How To Write The Perfect Press Release
Whenever your small business launches a new product or service, moves premises or undertakes some kind of charitable activity, you’ll want to let your local community and wider client audience know about it. The most effective way to do this is through an effective and attention-grabbing press release.
Here are some top tips on how to go about writing a great press release and the vital art of getting your carefully crafted words out there.
1. Headline news
Your headline is what excites readers sufficiently that they want to read the whole piece. Keep it brief, enticing and to the point. You might want to expand slightly on the subject matter of the article by including a sub-heading but type it in italics to make it clear that it’s not part of the main headline.
2. Date and contact information
Always include the date at the beginning of the piece and if you want to apply an embargo be sure to mark it clearly with the precise time and date you want the information released.
It’s good practice to include your location alongside the date. This is very important if you’re trying to promote your business to a local audience.
Finally, don’t forget to include your full personal contact details, including telephone numbers and email address, at the top of the article or near the end. The editor may wish to contact you for more information or with a query and you must make it easy for them to do so.
3. Keep it brief
Try to keep your press release down to one page. Editors are deluged with press releases every day and don’t have time to wade through reams of prose. Also, if you ramble on too much, the impact of your message is lost.
Always write in the third person unless you are including a direct quote or statement; decide on what tense you’re going to use and stick to it. Finally, avoid using jargon and clichés; readers (and editors) hate them!
Editors love photographs so if you have any which are pertinent to your press release make sure you include them. The images should be in JPEG format and at least 300 dpi with a file size between 0.5 and 2 megabytes.
Include a picture of the product or a representation of the service you’re publicising together with a nice head and shoulders portrait of yourself. Don’t embed the images in your document but instead make a note under your headline that high resolution photos are available by email.
5. Introductory paragraph
The intro paragraph should provide a summation of the body of the article. Keep it to between 50 and 100 words and concentrate on the ‘w’s: who you are; what the announcement is, where it’s happening, when it’s happening, why and how (which granted is not a ‘w’ but important nonetheless).
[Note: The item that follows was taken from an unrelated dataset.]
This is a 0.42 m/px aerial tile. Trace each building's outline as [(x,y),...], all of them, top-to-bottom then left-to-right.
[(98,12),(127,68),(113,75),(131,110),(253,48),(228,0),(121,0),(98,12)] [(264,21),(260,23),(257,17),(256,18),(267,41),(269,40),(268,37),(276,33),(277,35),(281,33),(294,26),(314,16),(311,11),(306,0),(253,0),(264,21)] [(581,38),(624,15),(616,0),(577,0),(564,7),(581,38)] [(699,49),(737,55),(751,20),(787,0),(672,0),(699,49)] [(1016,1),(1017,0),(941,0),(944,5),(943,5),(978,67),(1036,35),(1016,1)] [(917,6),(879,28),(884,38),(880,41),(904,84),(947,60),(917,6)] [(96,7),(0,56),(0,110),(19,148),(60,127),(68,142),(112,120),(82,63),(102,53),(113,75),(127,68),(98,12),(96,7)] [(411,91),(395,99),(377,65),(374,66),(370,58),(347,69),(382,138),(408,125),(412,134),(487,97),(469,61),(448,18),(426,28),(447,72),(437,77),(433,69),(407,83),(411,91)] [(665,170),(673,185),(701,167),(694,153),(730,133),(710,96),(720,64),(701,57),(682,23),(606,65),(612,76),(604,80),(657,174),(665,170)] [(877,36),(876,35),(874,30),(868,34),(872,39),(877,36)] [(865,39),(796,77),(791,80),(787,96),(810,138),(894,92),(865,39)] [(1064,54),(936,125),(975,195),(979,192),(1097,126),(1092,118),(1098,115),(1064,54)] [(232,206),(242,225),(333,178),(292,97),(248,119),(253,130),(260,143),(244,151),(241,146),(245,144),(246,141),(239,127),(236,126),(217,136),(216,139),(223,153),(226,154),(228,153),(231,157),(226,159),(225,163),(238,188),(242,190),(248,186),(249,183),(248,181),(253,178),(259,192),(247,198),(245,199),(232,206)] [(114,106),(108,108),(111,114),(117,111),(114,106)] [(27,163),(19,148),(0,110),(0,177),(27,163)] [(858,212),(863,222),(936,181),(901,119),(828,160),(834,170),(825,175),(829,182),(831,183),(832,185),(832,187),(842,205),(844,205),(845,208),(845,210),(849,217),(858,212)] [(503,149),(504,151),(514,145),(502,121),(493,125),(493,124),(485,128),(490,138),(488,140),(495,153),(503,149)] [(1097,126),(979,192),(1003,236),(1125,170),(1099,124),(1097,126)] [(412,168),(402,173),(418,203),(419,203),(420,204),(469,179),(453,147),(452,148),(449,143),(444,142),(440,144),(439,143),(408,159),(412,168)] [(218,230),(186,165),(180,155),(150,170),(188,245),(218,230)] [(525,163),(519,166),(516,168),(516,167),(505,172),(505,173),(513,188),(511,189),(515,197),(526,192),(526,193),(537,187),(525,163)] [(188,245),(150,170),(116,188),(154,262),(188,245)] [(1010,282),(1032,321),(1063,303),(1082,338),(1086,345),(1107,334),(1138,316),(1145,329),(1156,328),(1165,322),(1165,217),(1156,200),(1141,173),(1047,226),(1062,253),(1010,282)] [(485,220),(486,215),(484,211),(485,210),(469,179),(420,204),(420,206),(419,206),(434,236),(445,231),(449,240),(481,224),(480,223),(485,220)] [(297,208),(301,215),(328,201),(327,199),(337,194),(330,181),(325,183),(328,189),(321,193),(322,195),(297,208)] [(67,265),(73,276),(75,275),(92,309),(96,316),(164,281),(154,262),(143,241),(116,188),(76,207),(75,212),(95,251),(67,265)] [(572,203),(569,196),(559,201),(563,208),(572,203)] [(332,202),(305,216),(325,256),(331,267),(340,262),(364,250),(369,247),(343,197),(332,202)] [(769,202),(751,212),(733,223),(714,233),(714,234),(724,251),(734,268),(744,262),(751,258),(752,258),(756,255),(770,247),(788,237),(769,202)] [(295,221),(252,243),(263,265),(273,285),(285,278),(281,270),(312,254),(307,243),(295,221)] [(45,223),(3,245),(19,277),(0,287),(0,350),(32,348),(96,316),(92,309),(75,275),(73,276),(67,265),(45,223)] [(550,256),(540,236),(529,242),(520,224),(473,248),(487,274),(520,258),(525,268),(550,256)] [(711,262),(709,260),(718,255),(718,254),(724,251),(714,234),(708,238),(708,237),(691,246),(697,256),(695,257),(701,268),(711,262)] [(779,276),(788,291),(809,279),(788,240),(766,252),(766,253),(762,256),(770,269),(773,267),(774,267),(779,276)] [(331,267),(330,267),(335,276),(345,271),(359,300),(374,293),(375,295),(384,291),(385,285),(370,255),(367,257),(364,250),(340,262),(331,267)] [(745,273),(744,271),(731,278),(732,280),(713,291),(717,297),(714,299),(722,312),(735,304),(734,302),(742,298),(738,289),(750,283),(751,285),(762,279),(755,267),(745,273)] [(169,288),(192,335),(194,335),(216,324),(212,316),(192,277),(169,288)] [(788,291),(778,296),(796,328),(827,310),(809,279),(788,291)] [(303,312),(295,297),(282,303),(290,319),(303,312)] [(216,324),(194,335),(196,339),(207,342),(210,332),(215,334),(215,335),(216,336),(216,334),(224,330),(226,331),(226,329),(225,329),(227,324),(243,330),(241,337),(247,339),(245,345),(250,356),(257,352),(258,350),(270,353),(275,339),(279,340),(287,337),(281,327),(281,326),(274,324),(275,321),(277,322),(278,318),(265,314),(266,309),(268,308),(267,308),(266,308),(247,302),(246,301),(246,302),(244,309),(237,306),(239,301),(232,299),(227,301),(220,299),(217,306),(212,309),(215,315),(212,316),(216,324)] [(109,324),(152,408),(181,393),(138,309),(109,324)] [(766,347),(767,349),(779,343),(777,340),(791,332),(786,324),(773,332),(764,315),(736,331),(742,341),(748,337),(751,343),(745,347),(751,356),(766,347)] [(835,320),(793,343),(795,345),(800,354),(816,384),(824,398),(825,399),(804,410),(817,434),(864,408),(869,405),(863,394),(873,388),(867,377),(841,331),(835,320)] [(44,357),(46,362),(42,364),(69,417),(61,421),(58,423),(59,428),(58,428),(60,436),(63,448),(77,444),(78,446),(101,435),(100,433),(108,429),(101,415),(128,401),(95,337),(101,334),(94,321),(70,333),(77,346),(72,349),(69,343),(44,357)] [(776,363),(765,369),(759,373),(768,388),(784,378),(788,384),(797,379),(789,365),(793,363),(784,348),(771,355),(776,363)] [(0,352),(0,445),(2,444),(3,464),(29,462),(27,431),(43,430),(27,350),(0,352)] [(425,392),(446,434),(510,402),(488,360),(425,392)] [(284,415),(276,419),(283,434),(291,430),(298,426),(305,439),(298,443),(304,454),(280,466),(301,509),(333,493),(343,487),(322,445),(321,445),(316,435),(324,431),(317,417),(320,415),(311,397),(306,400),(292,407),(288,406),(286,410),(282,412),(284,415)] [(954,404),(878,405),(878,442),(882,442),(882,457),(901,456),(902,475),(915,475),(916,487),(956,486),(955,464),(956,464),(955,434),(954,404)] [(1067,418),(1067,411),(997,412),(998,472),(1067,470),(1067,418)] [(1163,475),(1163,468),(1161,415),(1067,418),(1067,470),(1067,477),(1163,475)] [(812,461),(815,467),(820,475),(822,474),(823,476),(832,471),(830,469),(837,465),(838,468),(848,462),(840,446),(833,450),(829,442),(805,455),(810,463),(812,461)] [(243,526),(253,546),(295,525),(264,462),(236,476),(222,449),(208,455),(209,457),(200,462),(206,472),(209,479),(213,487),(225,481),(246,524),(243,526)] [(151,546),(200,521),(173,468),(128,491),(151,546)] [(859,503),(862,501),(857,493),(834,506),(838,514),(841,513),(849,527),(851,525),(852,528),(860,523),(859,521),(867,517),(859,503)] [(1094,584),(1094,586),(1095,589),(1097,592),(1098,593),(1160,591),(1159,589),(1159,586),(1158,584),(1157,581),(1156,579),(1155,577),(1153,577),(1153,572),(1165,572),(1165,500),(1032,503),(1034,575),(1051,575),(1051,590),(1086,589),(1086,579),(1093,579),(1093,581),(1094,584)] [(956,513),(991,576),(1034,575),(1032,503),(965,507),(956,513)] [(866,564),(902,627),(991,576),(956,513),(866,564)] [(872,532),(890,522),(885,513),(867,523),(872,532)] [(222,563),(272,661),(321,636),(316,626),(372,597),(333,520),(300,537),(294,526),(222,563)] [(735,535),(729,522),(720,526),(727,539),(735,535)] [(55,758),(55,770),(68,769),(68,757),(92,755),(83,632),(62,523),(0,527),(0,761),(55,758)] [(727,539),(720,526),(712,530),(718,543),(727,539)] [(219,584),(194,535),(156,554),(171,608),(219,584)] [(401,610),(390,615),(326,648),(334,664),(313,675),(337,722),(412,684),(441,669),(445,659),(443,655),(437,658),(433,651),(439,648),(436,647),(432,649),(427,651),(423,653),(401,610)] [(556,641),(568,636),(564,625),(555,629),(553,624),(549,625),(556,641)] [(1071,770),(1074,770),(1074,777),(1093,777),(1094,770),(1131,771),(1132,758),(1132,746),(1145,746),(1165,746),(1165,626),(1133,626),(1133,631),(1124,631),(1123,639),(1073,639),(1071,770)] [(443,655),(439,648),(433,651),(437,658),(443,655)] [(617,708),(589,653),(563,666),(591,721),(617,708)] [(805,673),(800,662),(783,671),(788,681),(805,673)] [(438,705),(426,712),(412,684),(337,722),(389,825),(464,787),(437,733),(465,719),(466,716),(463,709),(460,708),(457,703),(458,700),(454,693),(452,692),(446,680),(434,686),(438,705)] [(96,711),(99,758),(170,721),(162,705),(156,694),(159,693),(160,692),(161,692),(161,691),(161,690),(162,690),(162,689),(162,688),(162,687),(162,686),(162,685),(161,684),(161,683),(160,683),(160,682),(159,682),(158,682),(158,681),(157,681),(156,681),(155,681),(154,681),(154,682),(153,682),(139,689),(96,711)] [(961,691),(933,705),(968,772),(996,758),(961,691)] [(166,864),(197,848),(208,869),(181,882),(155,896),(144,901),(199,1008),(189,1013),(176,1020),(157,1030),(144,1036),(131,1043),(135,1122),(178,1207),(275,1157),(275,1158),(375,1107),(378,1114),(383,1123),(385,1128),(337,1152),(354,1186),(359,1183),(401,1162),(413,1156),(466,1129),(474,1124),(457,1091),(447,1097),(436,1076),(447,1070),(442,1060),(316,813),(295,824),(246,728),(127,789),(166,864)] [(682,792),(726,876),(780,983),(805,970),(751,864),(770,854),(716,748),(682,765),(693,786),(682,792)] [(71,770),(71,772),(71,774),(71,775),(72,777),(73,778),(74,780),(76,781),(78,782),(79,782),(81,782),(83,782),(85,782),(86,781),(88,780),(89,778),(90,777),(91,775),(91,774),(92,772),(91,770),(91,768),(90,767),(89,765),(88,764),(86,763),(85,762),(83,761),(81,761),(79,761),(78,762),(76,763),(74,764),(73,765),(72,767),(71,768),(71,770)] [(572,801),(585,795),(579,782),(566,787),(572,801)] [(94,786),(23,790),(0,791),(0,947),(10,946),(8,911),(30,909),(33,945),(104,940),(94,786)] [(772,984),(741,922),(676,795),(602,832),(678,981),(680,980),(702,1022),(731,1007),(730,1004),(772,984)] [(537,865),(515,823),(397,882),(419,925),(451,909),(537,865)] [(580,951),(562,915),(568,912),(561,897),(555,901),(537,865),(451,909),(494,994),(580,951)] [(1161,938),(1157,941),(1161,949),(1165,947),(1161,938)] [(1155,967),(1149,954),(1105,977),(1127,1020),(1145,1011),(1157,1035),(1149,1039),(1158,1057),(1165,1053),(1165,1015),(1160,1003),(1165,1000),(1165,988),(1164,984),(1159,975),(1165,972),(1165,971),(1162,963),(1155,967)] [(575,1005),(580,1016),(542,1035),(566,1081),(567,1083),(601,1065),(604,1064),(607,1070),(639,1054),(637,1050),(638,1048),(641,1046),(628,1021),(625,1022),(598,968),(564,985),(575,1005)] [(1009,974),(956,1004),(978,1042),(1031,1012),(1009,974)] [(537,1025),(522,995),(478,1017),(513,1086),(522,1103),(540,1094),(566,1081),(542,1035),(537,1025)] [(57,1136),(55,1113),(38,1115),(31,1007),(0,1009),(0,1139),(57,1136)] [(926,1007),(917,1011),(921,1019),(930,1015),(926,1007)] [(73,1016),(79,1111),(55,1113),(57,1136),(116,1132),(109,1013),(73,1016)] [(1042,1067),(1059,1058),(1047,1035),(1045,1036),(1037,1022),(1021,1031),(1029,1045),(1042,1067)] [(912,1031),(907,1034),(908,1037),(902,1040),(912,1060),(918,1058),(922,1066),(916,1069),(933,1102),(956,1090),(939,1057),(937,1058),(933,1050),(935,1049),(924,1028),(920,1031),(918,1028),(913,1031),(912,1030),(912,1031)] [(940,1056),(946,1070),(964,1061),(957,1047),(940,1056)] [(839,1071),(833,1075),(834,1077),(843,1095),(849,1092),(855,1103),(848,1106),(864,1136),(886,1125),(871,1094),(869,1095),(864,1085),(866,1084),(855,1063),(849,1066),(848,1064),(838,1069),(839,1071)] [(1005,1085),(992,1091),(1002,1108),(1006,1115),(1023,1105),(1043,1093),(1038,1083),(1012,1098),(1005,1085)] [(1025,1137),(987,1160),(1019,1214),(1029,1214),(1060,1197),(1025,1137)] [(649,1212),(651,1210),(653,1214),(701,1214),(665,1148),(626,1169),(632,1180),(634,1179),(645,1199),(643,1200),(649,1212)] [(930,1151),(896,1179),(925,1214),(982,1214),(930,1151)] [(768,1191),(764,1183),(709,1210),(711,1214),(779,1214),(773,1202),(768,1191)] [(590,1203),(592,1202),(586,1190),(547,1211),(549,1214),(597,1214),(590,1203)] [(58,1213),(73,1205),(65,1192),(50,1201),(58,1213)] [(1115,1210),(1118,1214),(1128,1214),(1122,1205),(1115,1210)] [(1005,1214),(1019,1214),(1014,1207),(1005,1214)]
The first paragraph entices readers to keep on reading so try to make it attention-grabbing.
6. Article body
The remainder of your piece adds detail (not superfluous padding) to support the opening paragraph. Remember to add interest by including quotes which support the article’s meaning.
The boilerplate is the sign off at the bottom of the article. This provides a mini-biography and details of your company website. Include details of your inspirations and motivations to add interest and include links to other associated articles you’ve written.
8. Grammar and spelling
Always proof read your press release or ask a trusted staff member to double check it for you. Use your spell checker then read over the text a couple of times to make sure it’s correct before you submit it. A press release full of errors does not look professional.
9. Target audience
Think carefully about the audience you want to reach and choose media outlets to approach accordingly. Don’t forget websites; e-zines and blogs too.
10. And finally
By subscribing to a press clippings agency you can keep track of where you press release is used. Press Index www.pressindex.com or International Press Cutting Bureau www.ipcb.co.uk include both print and online results.